The paper assesses the reliability of QP and QPC Gaussian Process kernels in accurately retrieving physical stellar parameters from simulated light and radial velocity data.

Findings

Excellent recovery of stellar rotation periods.

Good agreement of spot decay timescales with hyperparameters.

Noise and sampling significantly affect hyperparameter estimation.

Abstract

In recent years, Gaussian Process (GP) regression has become widely used to analyse stellar and exoplanet time-series data sets. For spotted stars, the most popular GP covariance function is the quasi-periodic (QP) kernel, whose the hyperparameters of the GP have a plausible interpretation in terms of physical properties of the star and spots.

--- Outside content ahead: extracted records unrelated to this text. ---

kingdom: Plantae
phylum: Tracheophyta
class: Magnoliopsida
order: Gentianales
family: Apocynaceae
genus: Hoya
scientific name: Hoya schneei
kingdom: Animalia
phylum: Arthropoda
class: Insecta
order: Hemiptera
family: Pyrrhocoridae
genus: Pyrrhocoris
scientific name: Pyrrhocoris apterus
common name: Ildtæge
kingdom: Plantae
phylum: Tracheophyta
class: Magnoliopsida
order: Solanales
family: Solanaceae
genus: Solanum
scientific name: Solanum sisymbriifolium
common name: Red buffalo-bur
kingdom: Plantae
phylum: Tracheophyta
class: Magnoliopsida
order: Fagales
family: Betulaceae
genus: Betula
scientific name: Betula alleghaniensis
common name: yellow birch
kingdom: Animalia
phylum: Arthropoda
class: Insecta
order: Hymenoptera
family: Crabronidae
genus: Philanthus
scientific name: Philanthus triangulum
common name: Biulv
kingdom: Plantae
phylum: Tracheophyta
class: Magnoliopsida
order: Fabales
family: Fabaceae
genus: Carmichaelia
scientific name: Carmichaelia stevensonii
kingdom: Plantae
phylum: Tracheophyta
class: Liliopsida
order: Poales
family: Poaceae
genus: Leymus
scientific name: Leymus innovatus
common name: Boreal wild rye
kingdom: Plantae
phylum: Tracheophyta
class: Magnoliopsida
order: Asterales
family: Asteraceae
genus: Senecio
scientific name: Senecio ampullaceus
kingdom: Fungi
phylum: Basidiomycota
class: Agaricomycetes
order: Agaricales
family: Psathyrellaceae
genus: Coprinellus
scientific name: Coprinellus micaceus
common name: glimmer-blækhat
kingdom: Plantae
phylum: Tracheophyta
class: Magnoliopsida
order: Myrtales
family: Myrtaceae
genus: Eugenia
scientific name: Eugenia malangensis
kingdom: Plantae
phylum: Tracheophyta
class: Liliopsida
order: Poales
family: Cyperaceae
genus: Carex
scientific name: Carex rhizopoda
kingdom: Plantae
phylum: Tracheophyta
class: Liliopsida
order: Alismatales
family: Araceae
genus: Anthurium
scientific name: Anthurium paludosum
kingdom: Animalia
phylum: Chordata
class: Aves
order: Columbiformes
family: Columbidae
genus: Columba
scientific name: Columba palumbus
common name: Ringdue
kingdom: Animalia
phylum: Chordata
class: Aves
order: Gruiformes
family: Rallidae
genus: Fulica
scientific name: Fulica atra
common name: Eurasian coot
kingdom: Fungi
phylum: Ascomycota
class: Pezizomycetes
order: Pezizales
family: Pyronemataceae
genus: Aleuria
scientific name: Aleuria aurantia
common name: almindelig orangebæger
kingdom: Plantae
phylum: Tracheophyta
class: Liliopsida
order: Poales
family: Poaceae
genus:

In this paper, we test the reliability of this interpretation by modelling data simulated using a spot model using a QP GP, and the recently proposed quasi-periodic plus cosine (QPC) GP, comparing the posterior distributions of the GP hyperparameters to the input parameters of the spot model. We find excellent agreement between the input stellar rotation period and the QP and QPC GP period, and very good agreement between the spot decay timescale and the length scale of the squared exponential term. We also compare the hyperparameters derived from light and radial velocity (RV) curves for a given star, finding that the period and evolution timescales are in good agreement. However, the harmonic complexity of the GP, while displaying no clear correlation with the spot properties in our simulations, is systematically higher for the RV than for the light curve data. Finally, for the QP kernel, we investigate the impact of noise and time-sampling on the hyperparameters in the case of RVs. Our results indicate that good coverage of rotation period and spot evolution time-scales is more important than the total number of points, and noise characteristics govern the harmonic complexity.